ACTIVITY:
Go through the records, and copy each line in which the string "dfsg" is present.

INPUT RECORDS:
*****
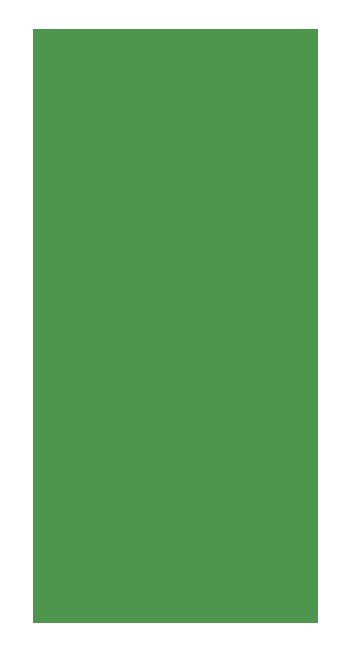
<source format=gbr>
%TF.GenerationSoftware,KiCad,Pcbnew,6.0.11+dfsg-1~bpo11+1*%
%TF.CreationDate,2023-05-28T09:05:56+00:00*%
%TF.ProjectId,PINHOLDER01,50494e48-4f4c-4444-9552-30312e6b6963,01A*%
%TF.SameCoordinates,Original*%
%TF.FileFunction,Soldermask,Top*%
%TF.FilePolarity,Negative*%
%FSLAX46Y46*%
G04 Gerber Fmt 4.6, Leading zero omitted, Abs format (unit mm)*
G04 Created by KiCad (PCBNEW 6.0.11+dfsg-1~bpo11+1) date 2023-05-28 09:05:56*
%MOMM*%
%LPD*%
G01*
G04 APERTURE LIST*
G04 Aperture macros list*
%AMRoundRect*
0 Rectangle with rounded corners*
0 $1 Rounding radius*
0 $2 $3 $4 $5 $6 $7 $8 $9 X,Y pos of 4 corners*
0 Add a 4 corners polygon primitive as box body*
4,1,4,$2,$3,$4,$5,$6,$7,$8,$9,$2,$3,0*
0 Add four circle primitives for the rounded corners*
1,1,$1+$1,$2,$3*
1,1,$1+$1,$4,$5*
1,1,$1+$1,$6,$7*
1,1,$1+$1,$8,$9*
0 Add four rect primitives between the rounded corners*
20,1,$1+$1,$2,$3,$4,$5,0*
20,1,$1+$1,$4,$5,$6,$7,0*
20,1,$1+$1,$6,$7,$8,$9,0*
20,1,$1+$1,$8,$9,$2,$3,0*%
G04 Aperture macros list end*
%ADD10C,6.400000*%
%ADD11C,0.909900*%
%ADD12RoundRect,0.200000X1.900000X1.000000X-1.900000X1.000000X-1.900000X-1.000000X1.900000X-1.000000X0*%
G04 APERTURE END LIST*
D10*
%TO.C,M3*%
X0Y0D03*
%TD*%
%TO.C,M4*%
X0Y-40640000D03*
%TD*%
D11*
%TO.C,TP1*%
X6574821Y-20408854D03*
%TD*%
D12*
%TO.C,TP2*%
X7824821Y-5808854D03*
%TD*%
G36*
X19289502Y4811502D02*
G01*
X19304000Y4776500D01*
X19304000Y-45416500D01*
X19289502Y-45451502D01*
X19254500Y-45466000D01*
X-4776500Y-45466000D01*
X-4811502Y-45451502D01*
X-4826000Y-45416500D01*
X-4826000Y4776500D01*
X-4811502Y4811502D01*
X-4776500Y4826000D01*
X19254500Y4826000D01*
X19289502Y4811502D01*
G37*
M02*

</source>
*****
WRITTEN ANSWER:
%TF.GenerationSoftware,KiCad,Pcbnew,6.0.11+dfsg-1~bpo11+1*%
G04 Created by KiCad (PCBNEW 6.0.11+dfsg-1~bpo11+1) date 2023-05-28 09:05:56*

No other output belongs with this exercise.